Saved data entries:
"""
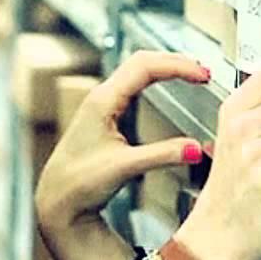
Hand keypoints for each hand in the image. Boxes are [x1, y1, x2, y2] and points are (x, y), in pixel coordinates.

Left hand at [36, 51, 207, 232]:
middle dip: (175, 62)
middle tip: (204, 73)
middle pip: (142, 62)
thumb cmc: (77, 182)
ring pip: (136, 71)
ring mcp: (101, 104)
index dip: (177, 66)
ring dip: (165, 68)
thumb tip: (197, 149)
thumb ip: (162, 156)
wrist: (56, 198)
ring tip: (193, 74)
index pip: (145, 67)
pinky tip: (170, 87)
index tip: (203, 74)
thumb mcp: (124, 167)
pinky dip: (156, 80)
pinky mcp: (104, 115)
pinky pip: (133, 85)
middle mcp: (100, 97)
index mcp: (102, 101)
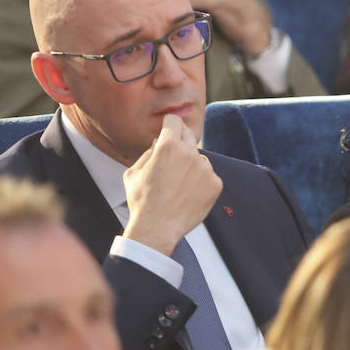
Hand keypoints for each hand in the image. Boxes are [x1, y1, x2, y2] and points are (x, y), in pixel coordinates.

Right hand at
"""
### WORK REQUIRED
Print exactly the lines between the line containing "pinky tip: (170, 87)" and the last line of the entries above, including both, and nothing besides; skip the pictures.

### WORKED SOLUTION
pinky tip: (170, 87)
index tip: (203, 74)
thumb mcp: (124, 167)
pinky dip: (156, 80)
pinky mcp: (104, 115)
pinky pip: (133, 85)
middle mcp: (100, 97)
index mcp: (102, 101)
Hand keypoints for each hand in the image. Boxes are [x1, y1, x2, y2] and points are (x, y), in pixel coordinates.

Right hand at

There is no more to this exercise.